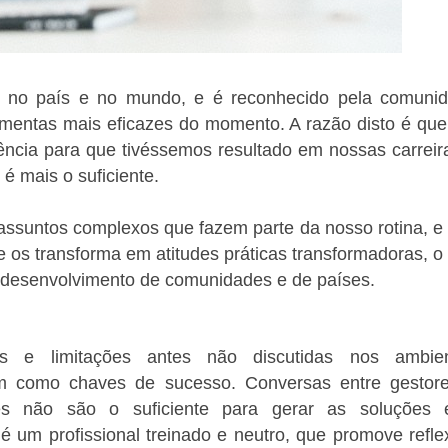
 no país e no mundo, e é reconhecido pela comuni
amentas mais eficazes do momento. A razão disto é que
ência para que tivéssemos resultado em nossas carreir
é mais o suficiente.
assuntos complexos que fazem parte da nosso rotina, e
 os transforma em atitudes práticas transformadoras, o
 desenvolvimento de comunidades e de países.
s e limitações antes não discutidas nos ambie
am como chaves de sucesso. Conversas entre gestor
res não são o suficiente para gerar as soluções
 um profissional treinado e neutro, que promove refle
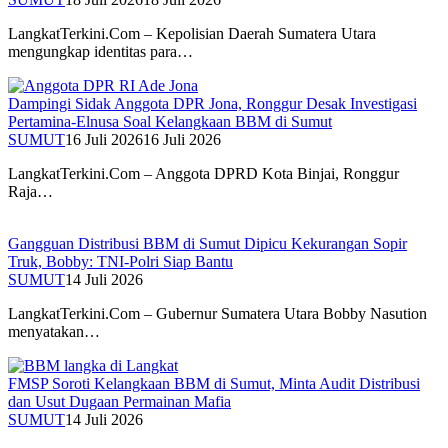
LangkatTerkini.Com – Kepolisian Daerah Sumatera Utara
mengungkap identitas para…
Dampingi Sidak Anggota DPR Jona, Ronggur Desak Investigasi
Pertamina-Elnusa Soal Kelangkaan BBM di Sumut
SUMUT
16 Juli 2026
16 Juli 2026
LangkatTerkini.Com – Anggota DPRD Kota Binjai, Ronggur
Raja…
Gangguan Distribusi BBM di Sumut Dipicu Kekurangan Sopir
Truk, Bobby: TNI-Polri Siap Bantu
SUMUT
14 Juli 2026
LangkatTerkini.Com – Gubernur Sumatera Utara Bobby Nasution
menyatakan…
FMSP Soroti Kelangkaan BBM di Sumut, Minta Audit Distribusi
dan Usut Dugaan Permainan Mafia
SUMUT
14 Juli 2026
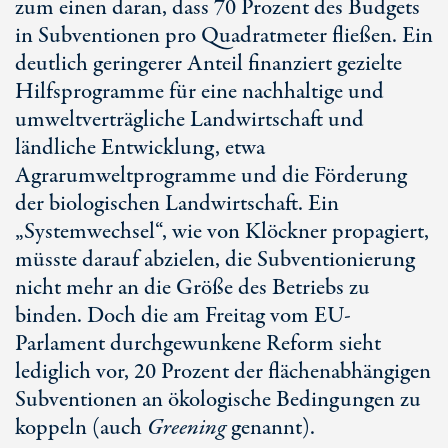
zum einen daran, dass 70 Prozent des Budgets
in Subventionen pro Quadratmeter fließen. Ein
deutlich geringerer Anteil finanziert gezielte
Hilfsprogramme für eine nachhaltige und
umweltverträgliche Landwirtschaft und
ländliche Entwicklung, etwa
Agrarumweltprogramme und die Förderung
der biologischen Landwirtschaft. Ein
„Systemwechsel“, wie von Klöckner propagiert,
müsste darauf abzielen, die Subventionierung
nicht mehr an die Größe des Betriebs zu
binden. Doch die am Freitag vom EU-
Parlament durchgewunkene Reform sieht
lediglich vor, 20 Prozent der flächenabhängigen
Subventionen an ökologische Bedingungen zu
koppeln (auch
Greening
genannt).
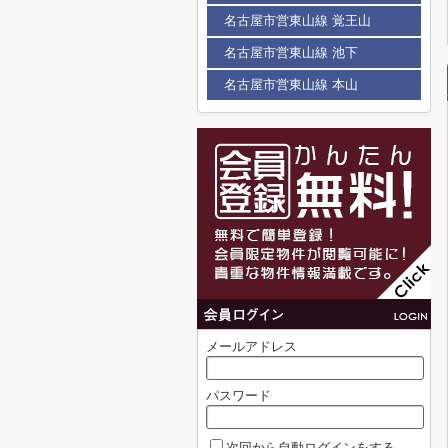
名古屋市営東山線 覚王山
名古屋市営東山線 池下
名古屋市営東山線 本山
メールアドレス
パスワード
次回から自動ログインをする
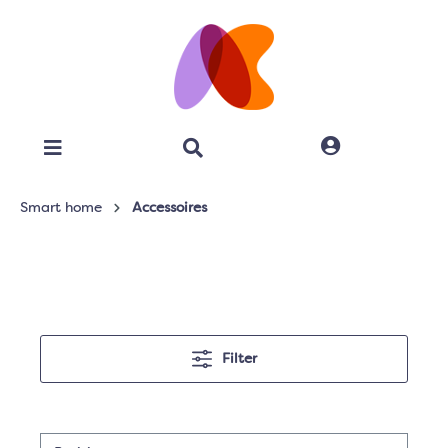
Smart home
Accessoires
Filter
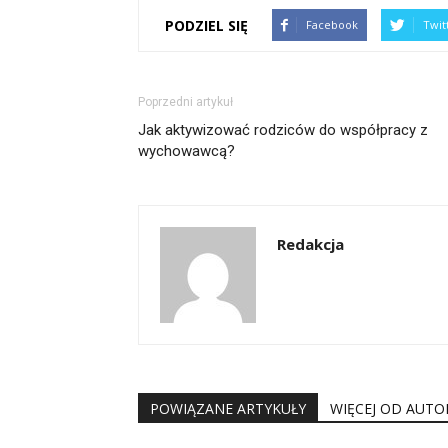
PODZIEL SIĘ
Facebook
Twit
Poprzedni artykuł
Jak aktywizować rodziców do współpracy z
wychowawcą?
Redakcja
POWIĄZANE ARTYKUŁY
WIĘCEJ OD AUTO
= = =
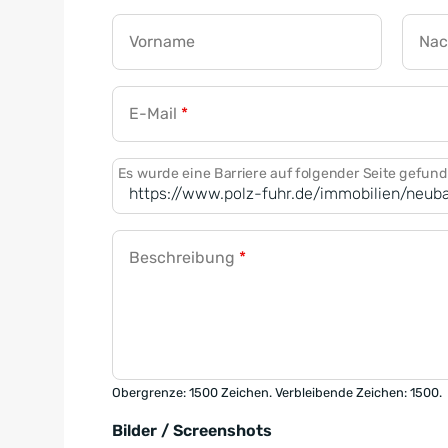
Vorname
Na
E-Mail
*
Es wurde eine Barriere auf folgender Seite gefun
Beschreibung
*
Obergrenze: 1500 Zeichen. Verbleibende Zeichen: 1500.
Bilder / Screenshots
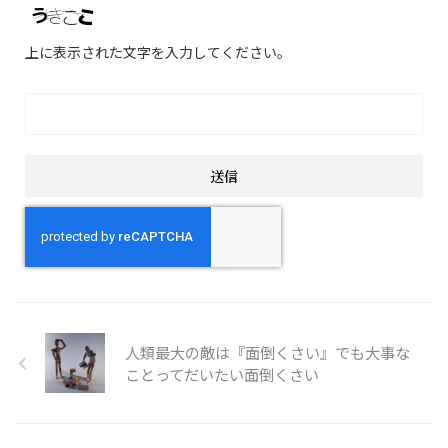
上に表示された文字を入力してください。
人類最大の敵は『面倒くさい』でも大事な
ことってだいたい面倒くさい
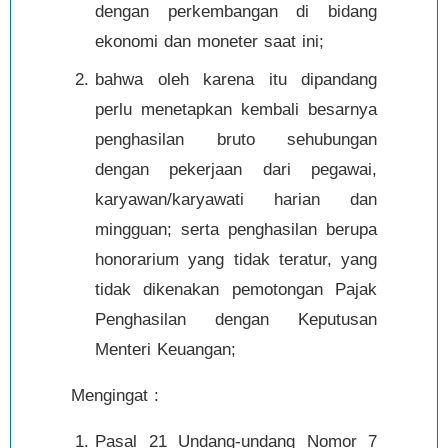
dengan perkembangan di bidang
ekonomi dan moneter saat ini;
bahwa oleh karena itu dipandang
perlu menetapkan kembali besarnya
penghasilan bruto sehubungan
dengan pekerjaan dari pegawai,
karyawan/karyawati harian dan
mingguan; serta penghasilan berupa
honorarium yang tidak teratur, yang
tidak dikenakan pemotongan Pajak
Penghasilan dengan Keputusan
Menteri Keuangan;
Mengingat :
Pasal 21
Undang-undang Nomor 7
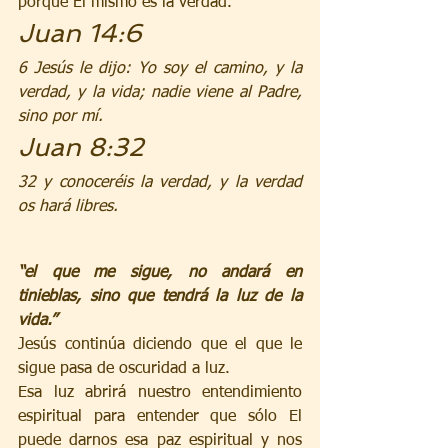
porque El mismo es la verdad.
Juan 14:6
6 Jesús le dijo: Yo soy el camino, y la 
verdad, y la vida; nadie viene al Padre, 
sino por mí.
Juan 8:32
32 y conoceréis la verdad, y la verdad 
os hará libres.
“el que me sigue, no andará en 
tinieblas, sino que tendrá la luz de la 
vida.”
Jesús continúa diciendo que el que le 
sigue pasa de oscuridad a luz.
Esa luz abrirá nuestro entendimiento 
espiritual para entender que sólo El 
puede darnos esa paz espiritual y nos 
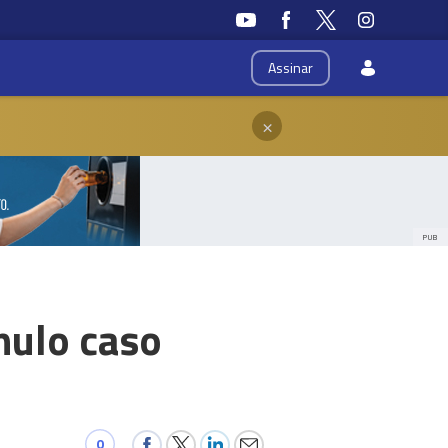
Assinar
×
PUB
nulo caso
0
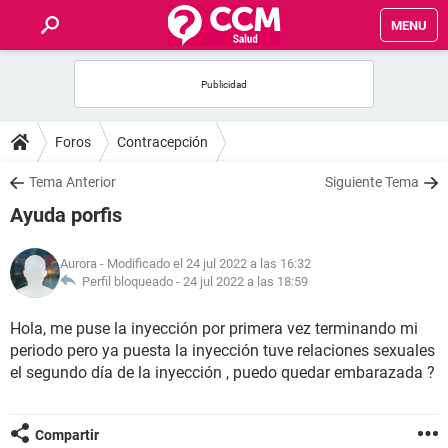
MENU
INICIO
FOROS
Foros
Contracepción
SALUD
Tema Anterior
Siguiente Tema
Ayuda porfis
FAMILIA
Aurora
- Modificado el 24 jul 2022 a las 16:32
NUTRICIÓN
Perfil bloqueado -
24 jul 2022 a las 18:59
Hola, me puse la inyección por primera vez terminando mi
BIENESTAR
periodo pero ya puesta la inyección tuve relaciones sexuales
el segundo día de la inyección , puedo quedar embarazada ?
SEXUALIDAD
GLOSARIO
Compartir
= = =
If a picture sits between the line containing "ência para que" and the line containing "Gangguan Distribusi BBM", leave it out, and return the lines of that range above exactly, both ends included.

ência para que tivéssemos resultado em nossas carreir
é mais o suficiente.
assuntos complexos que fazem parte da nosso rotina, e
 os transforma em atitudes práticas transformadoras, o
 desenvolvimento de comunidades e de países.
s e limitações antes não discutidas nos ambie
am como chaves de sucesso. Conversas entre gestor
res não são o suficiente para gerar as soluções
 um profissional treinado e neutro, que promove refle
LangkatTerkini.Com – Kepolisian Daerah Sumatera Utara
mengungkap identitas para…
Dampingi Sidak Anggota DPR Jona, Ronggur Desak Investigasi
Pertamina-Elnusa Soal Kelangkaan BBM di Sumut
SUMUT
16 Juli 2026
16 Juli 2026
LangkatTerkini.Com – Anggota DPRD Kota Binjai, Ronggur
Raja…
Gangguan Distribusi BBM di Sumut Dipicu Kekurangan Sopir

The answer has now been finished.